Os preços regulados do gás e da eletricidade em Espanha irão sofrer aumentos a partir de domingo, à semelhança do que acontece em Portugal, após a revisão trimestral feita pelo Governo espanhol.

Segundo a EFE, a tarifa regulada - chamada de último recurso - na eletricidade,  com cerca de 20 milhões de consumidores, vai subir a partir de domingo 3,95  por cento em média, enquanto no gás natural o aumento será de 2,26 por cento.

Em Portugal, a tarifa de gás para os pequenos consumidores irá aumentar  6,9 por cento até ao final do ano e manter-se inalterada na eletricidade  até 31 de dezembro. Embora o aumento do gás natural em Espanha seja menor do que em Portugal,  não se pode fazer uma comparação direta porque há já algum tempo que os  espanhóis fazem revisões trimestrais da tarifa regulada.  
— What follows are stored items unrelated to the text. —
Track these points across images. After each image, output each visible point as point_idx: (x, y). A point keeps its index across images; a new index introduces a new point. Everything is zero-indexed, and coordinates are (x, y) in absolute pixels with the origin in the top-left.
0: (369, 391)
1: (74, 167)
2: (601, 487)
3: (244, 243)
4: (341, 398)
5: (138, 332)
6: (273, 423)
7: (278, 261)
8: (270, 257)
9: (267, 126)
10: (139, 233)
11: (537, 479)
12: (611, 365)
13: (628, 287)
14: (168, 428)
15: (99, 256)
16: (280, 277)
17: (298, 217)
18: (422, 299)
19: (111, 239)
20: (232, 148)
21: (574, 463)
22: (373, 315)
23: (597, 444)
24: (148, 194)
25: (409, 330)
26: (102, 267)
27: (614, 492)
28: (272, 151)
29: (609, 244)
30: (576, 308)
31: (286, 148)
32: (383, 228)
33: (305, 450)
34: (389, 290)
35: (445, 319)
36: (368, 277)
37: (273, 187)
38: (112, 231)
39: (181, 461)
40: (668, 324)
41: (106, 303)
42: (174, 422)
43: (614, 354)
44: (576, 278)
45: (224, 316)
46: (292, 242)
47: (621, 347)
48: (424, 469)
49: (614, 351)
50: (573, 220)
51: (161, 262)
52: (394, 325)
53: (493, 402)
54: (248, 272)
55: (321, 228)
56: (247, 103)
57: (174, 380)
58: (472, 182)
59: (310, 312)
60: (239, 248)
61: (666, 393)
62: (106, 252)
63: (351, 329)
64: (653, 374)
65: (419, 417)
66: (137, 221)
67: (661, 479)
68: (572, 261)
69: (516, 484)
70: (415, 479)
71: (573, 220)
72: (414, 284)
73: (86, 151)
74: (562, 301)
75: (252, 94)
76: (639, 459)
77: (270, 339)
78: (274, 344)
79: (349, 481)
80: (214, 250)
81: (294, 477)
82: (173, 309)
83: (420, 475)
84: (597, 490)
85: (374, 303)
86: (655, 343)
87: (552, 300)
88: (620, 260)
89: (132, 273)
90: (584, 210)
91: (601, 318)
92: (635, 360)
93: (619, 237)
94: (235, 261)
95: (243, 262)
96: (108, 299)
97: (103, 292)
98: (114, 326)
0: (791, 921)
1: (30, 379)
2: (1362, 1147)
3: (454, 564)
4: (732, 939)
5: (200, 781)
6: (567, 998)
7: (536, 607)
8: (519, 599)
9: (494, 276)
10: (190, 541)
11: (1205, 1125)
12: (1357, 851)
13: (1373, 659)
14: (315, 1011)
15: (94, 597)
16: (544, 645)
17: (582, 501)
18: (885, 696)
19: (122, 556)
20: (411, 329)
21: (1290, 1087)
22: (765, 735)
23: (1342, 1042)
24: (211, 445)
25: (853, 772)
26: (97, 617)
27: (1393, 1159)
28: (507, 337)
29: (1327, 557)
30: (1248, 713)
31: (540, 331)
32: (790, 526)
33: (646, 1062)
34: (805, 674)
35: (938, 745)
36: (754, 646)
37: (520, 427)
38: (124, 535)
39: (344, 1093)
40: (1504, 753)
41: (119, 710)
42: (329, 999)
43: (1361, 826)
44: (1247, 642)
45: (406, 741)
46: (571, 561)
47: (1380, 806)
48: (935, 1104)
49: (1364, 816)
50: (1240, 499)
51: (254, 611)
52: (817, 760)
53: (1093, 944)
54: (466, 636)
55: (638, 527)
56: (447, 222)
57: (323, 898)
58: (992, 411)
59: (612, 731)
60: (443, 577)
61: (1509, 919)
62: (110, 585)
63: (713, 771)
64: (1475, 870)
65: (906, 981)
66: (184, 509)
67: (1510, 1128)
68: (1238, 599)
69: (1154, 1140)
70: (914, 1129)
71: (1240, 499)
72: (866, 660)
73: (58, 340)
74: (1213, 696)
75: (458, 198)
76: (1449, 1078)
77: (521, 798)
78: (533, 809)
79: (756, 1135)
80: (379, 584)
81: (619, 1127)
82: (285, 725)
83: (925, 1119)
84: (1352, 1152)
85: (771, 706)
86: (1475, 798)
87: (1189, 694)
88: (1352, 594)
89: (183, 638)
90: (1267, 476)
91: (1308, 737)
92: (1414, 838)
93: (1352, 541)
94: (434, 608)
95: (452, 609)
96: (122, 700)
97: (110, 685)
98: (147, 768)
Enquanto em Portugal haverá este ano um aumento de 6,9 por cento, em  Espanha já se fizeram três revisões de tarifas em 2012: em janeiro subiu  0,5 por cento, em abril a tarifa agravou-se em 5 por cento e em julho aumentou  mais 2,26 por cento. 

Em Espanha há 7,2 milhões de clientes de gás natural, dos quais 4,7  milhões estão no mercado livre e 2,5 milhões na tarifa regulada. Na eletricidade,  a maioria dos consumidores domésticos e PME, cerca de 20 milhões de clientes,  estão no mercado regulado. 

Para além de um aumento de 3,95 por cento a partir de domingo, a tarifa  de eletricidade em Espanha já tinha sofrido uma revisão em abril de mais  sete por cento, sendo que em Portugal houve um único aumento de quatro por  cento, uma situação que acabará a 01 de janeiro de 2013 quando a entidade  reguladora iniciar revisões trimestrais à semelhança de Espanha.  Sobre a fixação dos preços regulados pende um défice tarifário (diferença  gerada entre os custos do sistema e as receitas geradas) superior a 25.000  milhões de euros. Em Portugal, esse valor é de 3.000 milhões de euros. 

Para acabar com o défice tarifário, o Governo de Mariano Rajoy aprovou  uma série de medidas em março, que inclui cortes nas rendas e iniciativas  fiscais, à semelhança de Portugal, com a diferença de que no nosso país  é imposto pelo memorando assinado com a 'troika' (Fundo Monetário Internacional,  Comissão Europeia e Banco Central Europeu).